:: Textauszug ::

Vor drei Jahren bin ich im Piemont auf einen tiefen und für viele fast unheimlichen Wald gestossen, in dem ich mich seither oft aufhalte.

Nachts im Walde ist es mitnichten still, einsam und ruhig. Man muss nur einmal die Zeit und den Mut finden, allein im Wald zu übernachten, sei es auf dem Waldboden, auf einem Baum oder ganz einfach, in der Nacht im Wald spazieren zu gehen.

Zugegeben, niemand wartet nachts im Wald auf ein Trampeltier, und das Beobachten gestaltet sich schwierig. Warum? Weil wir in der Nacht nicht sehen können. Also müssen wir ruhig bleiben, damit wir nicht oder zumindest nicht so schnell gesehen werden. Abgesehen davon wird es für die meisten von uns eine Mutprobe sein, zu der wir uns erst trauen müssen.

Wir sollten uns Zeit nehmen – lauschen und die Geräusche filtern, von denen es viele gibt, um dann die einzelnen Ereignisse zu identifizieren, ohne dass uns der Atem stockt. Das Säuseln des Windes im Nacken lässt einen frösteln. Wir wissen nicht, wer uns berührt oder wer uns am Nacken packt.

Fast könnte man meinen, es sei wie das ungläubige Stammeln der kleinen Fürstin mit den schwarzen Härchen auf der Oberlippe, die bei der Geburt ihres gemeinsamen Sohnes mit Fürst Andrei in Leo Tolstois Roman «Krieg und Frieden» ihre letzten Worte stammelte, bevor sie starb: «Ich habe niemandem Böses getan, warum leide ich? Warum tut ihr mir das an?»

Und gleichzeitig kreischt in der Nähe ein Marder, ein Kauz fühlt sich von irgendetwas genervt oder ein Vogel, der seine Ruhe haben möchte, wird von einem übermütigen Siebenschläfer auf seiner Marronijagd schier überrannt.

Ein Rehbock, der sich gerade brüsten will. Das Reh, das von einem Wolf, der gegen jede Vernunft von unseren «Guten» eingepflanzt wurde, bei lebendigem Leib von hinten angefressen wurde. Wir wollten ja den Wolf, das heisst nicht wir, sondern unsere «Guten» aus den geschützten Stadtwohnungen. Ich würde gerne einen von ihnen zu mir einladen und aus der Ferne beobachten, wie er nachts im tiefen Wald einen Baum umarmt. Irgendwoher stammt doch der Ausdruck «Hasenfuss».

:::

Aufgaben:
A. Beantworten Sie anhand des Textes über die Nacht im Wald:
(i) In welcher Region liegt der Wald, der vor drei Jahren entdeckt wurde?
(ii) Aus welchem Roman welches Autors werden die letzten Worte der kleinen Fürstin angeführt?
(iii) Welches Tier ist laut Text auf Marronijagd?
B. Führen Sie den Text über die Nacht im Wald im Anschluss an seinen letzten Satz weiter.
Die Daten unten stammen aus einer anderen Quelle.

:: Verfügbare Daten ::

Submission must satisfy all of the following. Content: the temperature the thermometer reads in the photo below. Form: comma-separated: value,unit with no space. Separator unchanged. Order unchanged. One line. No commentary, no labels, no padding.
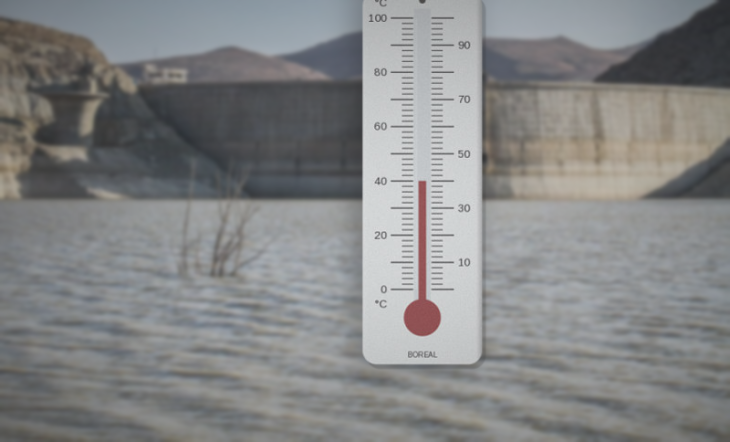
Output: 40,°C
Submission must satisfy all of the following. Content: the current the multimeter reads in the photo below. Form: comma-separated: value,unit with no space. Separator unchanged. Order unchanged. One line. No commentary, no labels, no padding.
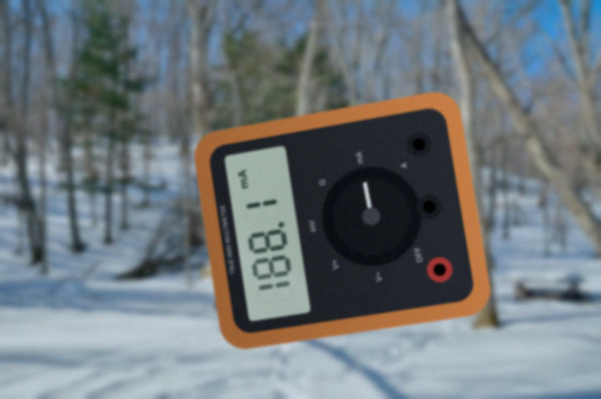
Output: 188.1,mA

:::

Lösungen:
A.
(i) Im Piemont.
(ii) Aus Leo Tolstois Roman «Krieg und Frieden».
(iii) Ein Siebenschläfer.

B.
Wir gehen noch tiefer in den Wald hinein, die von mir beschriebenen Geräusche kennen wir nun. Der Marder verstummt wieder, er ist auf Beutefang, der Kauz ebenfalls, er ist noch hungrig und sucht sich ein Mäuschen. Der Singvogel, in diesem Fall war es eine Drossel, die schon bei hellichtem Tag nicht zu überhören ist, hat sich wieder beruhigt. Sie will sich morgens nicht übernächtigt und schlecht gelaunt der Blösse preisgeben und von Nachbars Gesang geweckt werden.

Und das angefressene Reh? Seine Lebensuhr tickt plötzlich nicht mehr weiter. Ich habe bereits drei gefunden und ihnen in die nächste Welt geholfen. Glauben Sie mir, die mich kennen, wissen, dass ich nicht so sentimental bin, aber die Schreie lassen einem das Blut sprichwörtlich in den Adern gefrieren.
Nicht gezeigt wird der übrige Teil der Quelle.